Benfica has confirmed that Real Madrid paid €15 million to pry José Mourinho away from his contract, setting the stage for one of football’s most dramatic reunions. The Portuguese club disclosed the termination clause details as required by CMVM, Portugal’s financial markets regulator, given Benfica’s status as a publicly traded company.
This is not Mourinho’s first tour of duty at the Bernabéu. He managed Real Madrid from 2010 to 2013, a tenure that produced a La Liga title and plenty of headlines. Now he’s heading back, and the price tag alone tells an interesting story.
The clause that got expensive
Earlier in 2026, the termination clause in Mourinho’s Benfica contract sat somewhere between €3 million and €7 million. That lower window was available during a brief post-season period that expired in late May 2026. Real Madrid didn’t move fast enough to take advantage of it.
By the time the club activated the clause, the price had ballooned to €15 million. Real Madrid essentially paid a procrastination tax of at least €8 million.
Mourinho’s contract with Benfica runs through June 2027, meaning the Portuguese club had leverage. The mandatory disclosure to CMVM means these numbers aren’t speculation or agent-leaked gossip. They’re regulatory filings.
Why now, and why Mourinho again
The timing of this move is deeply intertwined with Real Madrid’s internal politics. The appointment is contingent on Florentino Pérez winning the club’s presidential election, scheduled for June 7, 2026. Pérez made reinstating Mourinho a centerpiece of his campaign platform, essentially turning a coaching hire into an electoral promise.
The publicly traded nature of Benfica adds an unusual layer of corporate governance to what is typically a backroom negotiation. Shareholders and regulators get visibility into deals that at most clubs would be sealed with a handshake and a press conference.
What this means for the football landscape
The financial structure of this deal is worth noting. The escalating termination clause, the regulatory disclosure requirements, and the election-contingent timing are mechanisms that increasingly resemble corporate M&A transactions rather than traditional sporting appointments.
For Benfica investors, the €15 million inflow is a material event.

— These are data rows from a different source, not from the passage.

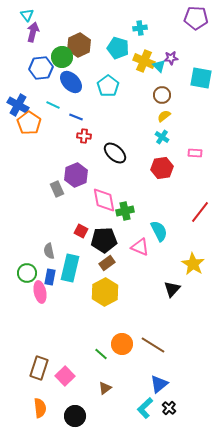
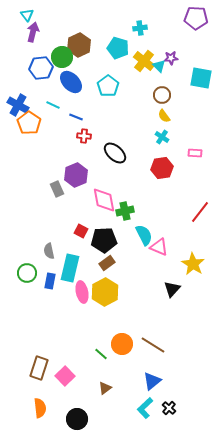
yellow cross at (144, 61): rotated 15 degrees clockwise
yellow semicircle at (164, 116): rotated 88 degrees counterclockwise
cyan semicircle at (159, 231): moved 15 px left, 4 px down
pink triangle at (140, 247): moved 19 px right
blue rectangle at (50, 277): moved 4 px down
pink ellipse at (40, 292): moved 42 px right
blue triangle at (159, 384): moved 7 px left, 3 px up
black circle at (75, 416): moved 2 px right, 3 px down
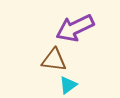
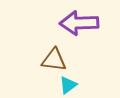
purple arrow: moved 4 px right, 5 px up; rotated 24 degrees clockwise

It’s effectively a windfall payment for a coaching asset that was going to depreciate as the contract wound down toward its June 2027 expiration.
The fact that Real Madrid let the cheaper window expire and ended up paying roughly triple the minimum price suggests either bureaucratic delay, political uncertainty around the election outcome, or a deliberate choice to wait until the campaign narrative was fully formed.
If Pérez wins on June 7, Mourinho walks into one of the biggest jobs in world football with a mandate directly from the electorate. If Pérez loses, that €15 million becomes the most expensive campaign promise in sporting history.